The sea stood under a wary divide of Woldorian seaships, and Imperial airships, keeping the unsteady stalemate of their state borders throughout the ocean, neither straying to close to fire one shot at the other, but waiting for one another to trespass first, that they may open fire with their itchy fingers on the gun controls and behind turrets.

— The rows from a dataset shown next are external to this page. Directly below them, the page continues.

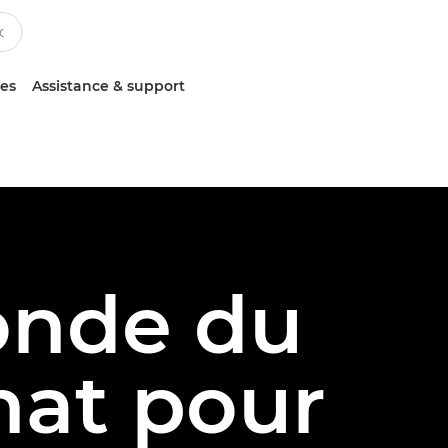
ces
Assistance & support
onde du
chat pour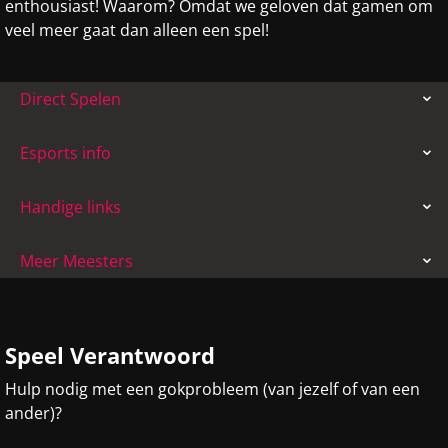
enthousiast! Waarom? Omdat we geloven dat gamen om
veel meer gaat dan alleen een spel!
Direct Spelen
Esports info
Handige links
Meer Meesters
Speel Verantwoord
Hulp nodig met een gokprobleem (van jezelf of van een
ander)?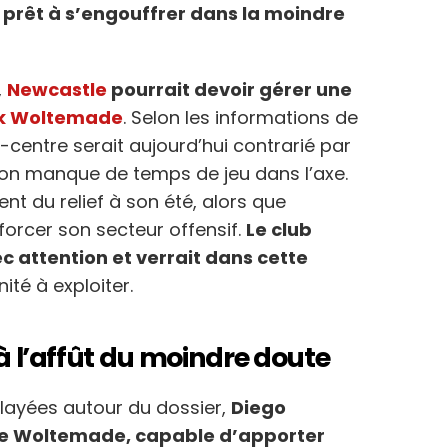
 prêt à s’engouffrer dans la moindre
,
Newcastle
pourrait devoir gérer une
k Woltemade
. Selon les informations de
t-centre serait aujourd’hui contrarié par
r son manque de temps de jeu dans l’axe.
t du relief à son été, alors que
forcer son secteur offensif.
Le club
c attention et verrait dans cette
té à exploiter.
 à l’affût du moindre doute
elayées autour du dossier,
Diego
 de Woltemade, capable d’apporter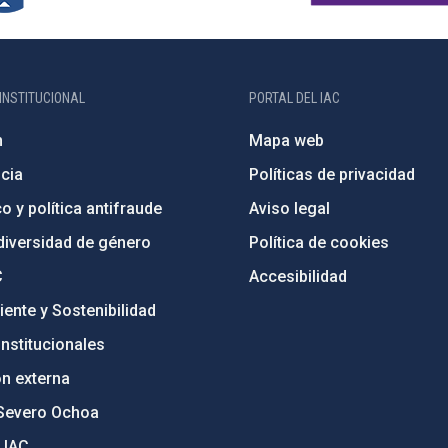
INSTITUCIONAL
PORTAL DEL IAC
n
Mapa web
cia
Políticas de privacidad
o y política antifraude
Aviso legal
diversidad de género
Política de cookies
C
Accesibilidad
ente y Sostenibilidad
nstitucionales
ón externa
Severo Ochoa
 IAC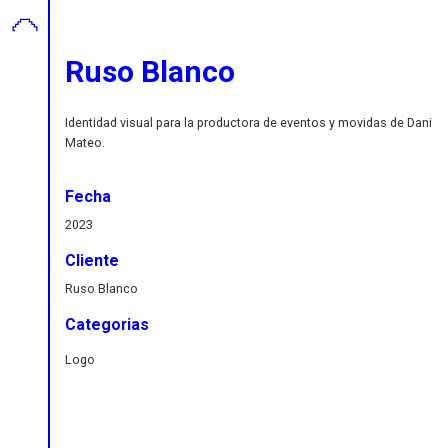
Ruso Blanco
Identidad visual para la productora de eventos y movidas de Dani
Mateo.
Fecha
2023
Cliente
Ruso Blanco
Categorias
Logo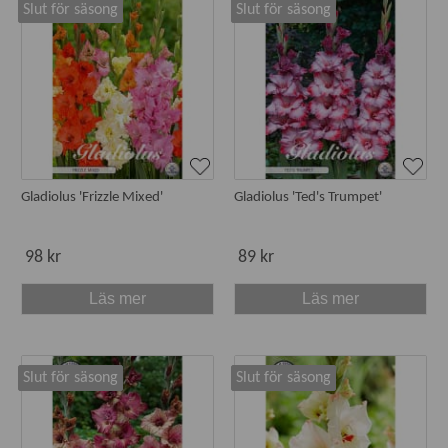
Slut för säsong
Slut för säsong
Gladioler tillhör familjen svärdsliljeväxter, Iridaceae. Du ser
likheten med vår vilda gula svärdslilja som trivs i våta
marker – lite väl fuktigt för gladiolus som likt de flesta
knölväxter behöver god dränering. Men gladioler vill gärna
ha lite fuktigare jord än andra lök- och knälväxter.
Plantera ganska grunt, ca 5-7 cm djupt på en varm plats i
väldränerad, grundgödslad jord.
Gladiolus 'Frizzle Mixed'
Gladiolus 'Ted's Trumpet'
Gladiolus är inte vinterhärdig utan behöver grävas upp för
övervintring. Förvara dem som dahliaknölar, mörkt, svalt
men frostfritt. Krukodlade gladiolusknölar kan ställas undan
98 kr
89 kr
i krukan. Tag vara på de små sidoknölarna som ger nya
Läs mer
Läs mer
plantor.
Knölarna kan förodlas inomhus i kruka om du bor i kalla
trakter. Annars är det inte nödvändigt.
Slut för säsong
Slut för säsong
På en balkong eller vid en uteplats ger gladiolus i kruka ett
långt skönhetsvärde eftersom också bladen är vackra.
Plantera i rejäl, stadig kruka som inte välter när blomspiran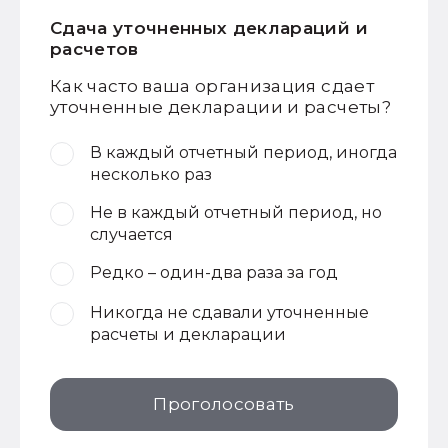
Сдача уточненных деклараций и
расчетов
Как часто ваша организация сдает
уточненные декларации и расчеты?
В каждый отчетный период, иногда
несколько раз
Не в каждый отчетный период, но
случается
Редко – один-два раза за год
Никогда не сдавали уточненные
расчеты и декларации
Проголосовать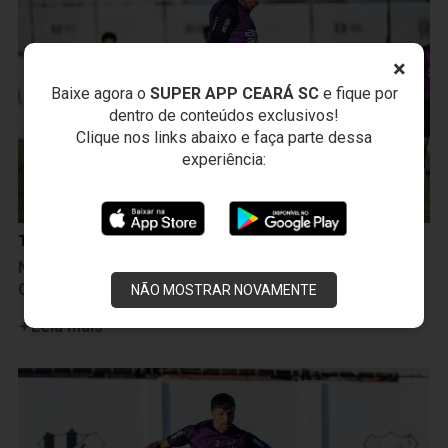
×
Baixe agora o
SUPER APP CEARÁ SC
e fique por
dentro de conteúdos exclusivos!
Clique nos links abaixo e faça parte dessa
experiência:
Treinos
Na manhã seguinte à vitória sobre a Ponte Preta,
Ceará inicia treinamentos para duelo com o Cuiabá
NÃO MOSTRAR NOVAMENTE
Leia mais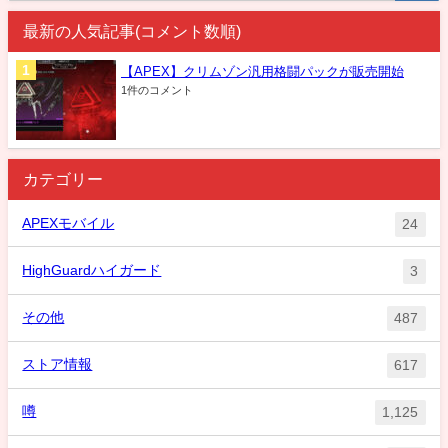
最新の人気記事(コメント数順)
【APEX】クリムゾン汎用格闘パックが販売開始
1件のコメント
カテゴリー
APEXモバイル
24
HighGuardハイガード
3
その他
487
ストア情報
617
噂
1,125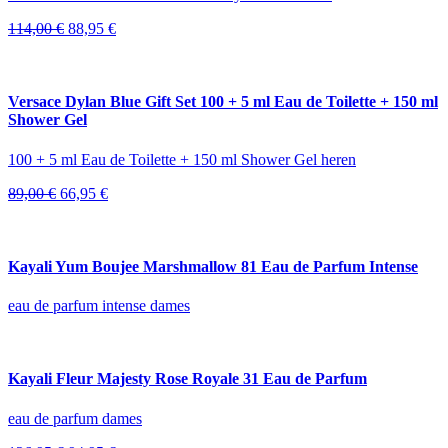
Oorspronkelijke
Huidige
114,00
€
88,95
€
prijs
prijs
was:
is:
114,00 €.
88,95 €.
Versace Dylan Blue Gift Set 100 + 5 ml Eau de Toilette + 150 ml
Shower Gel
100 + 5 ml Eau de Toilette + 150 ml Shower Gel heren
Oorspronkelijke
Huidige
89,00
€
66,95
€
prijs
prijs
was:
is:
89,00 €.
66,95 €.
Kayali Yum Boujee Marshmallow 81 Eau de Parfum Intense
eau de parfum intense dames
Kayali Fleur Majesty Rose Royale 31 Eau de Parfum
eau de parfum dames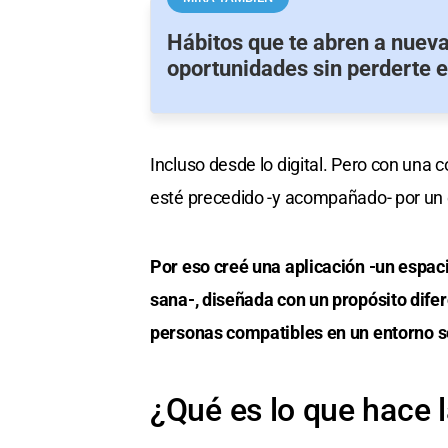
Hábitos que te abren a nuev
oportunidades sin perderte 
Incluso desde lo digital. Pero con una 
esté precedido -y acompañado- por u
Por eso creé una aplicación -un espac
sana-, diseñada con un propósito dife
personas compatibles en un entorno s
¿Qué es lo que hace l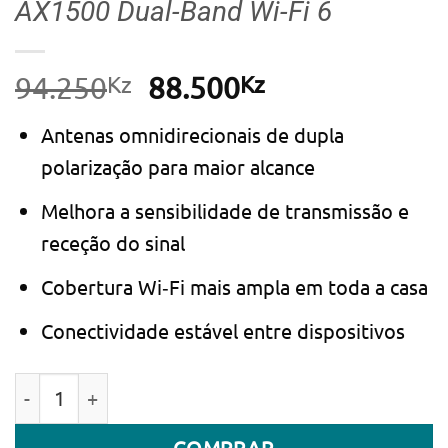
AX1500 Dual-Band Wi-Fi 6
Kz
O
Kz
O
94.250
88.500
preço
preço
Antenas omnidirecionais de dupla
original
atual
polarização para maior alcance
era:
é:
94.250Kz.
88.500Kz.
Melhora a sensibilidade de transmissão e
receção do sinal
Cobertura Wi‑Fi mais ampla em toda a casa
Conectividade estável entre dispositivos
Quantidade de Repetidor de SInal Range Extender Xi
COMPRAR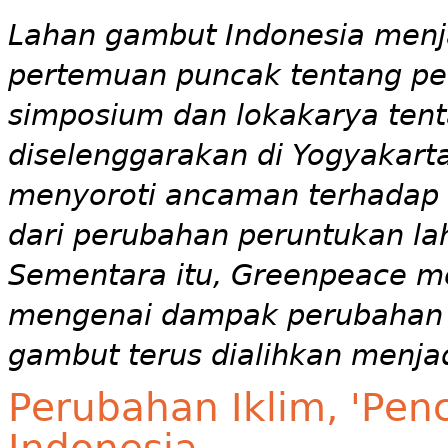
Lahan gambut Indonesia menja
pertemuan puncak tentang per
simposium dan lokakarya tent
diselenggarakan di Yogyakart
menyoroti ancaman terhadap 
dari perubahan peruntukan la
Sementara itu, Greenpeace m
mengenai dampak perubahan i
gambut terus dialihkan menja
Perubahan Iklim, 'Pen
Indonesia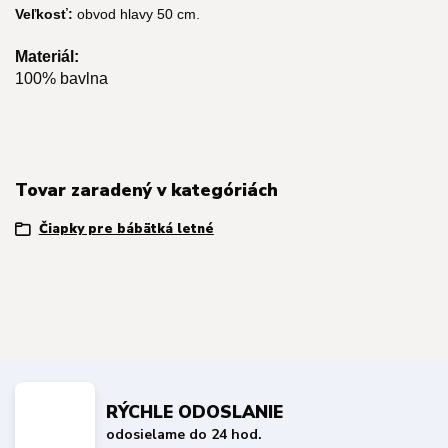
Veľkosť:
obvod hlavy 50 cm.
Materiál:
100% bavlna
Tovar zaradený v kategóriách
Čiapky pre bábätká letné
RÝCHLE ODOSLANIE
odosielame do 24 hod.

With how the Afterseas affected the Hainei whole, the lure of off-shore mining to Woldoria was a mystery in of itself. After my trip to Yongesia, and knowing all I did about the dangers of the waters themselves, I could hardly believe any mortals that weren't pressed to it could want to risk their skin out on the wharfs and the whorls.
Infinite blue, from both the everlasting sky and the unending sea below, was all I saw. It consumed me. I had left the land a while back, and had been sailing on the surface of the waters. I had no need to wear my dress out here, so I assumed my reactive armor, ready at a moment's notice for any sign of danger, knowing the seas. With my psychic power, I was able to walk on the water like it was ground, though it was wobbly and constantly shifting from the trade winds and currents of the global oscillations.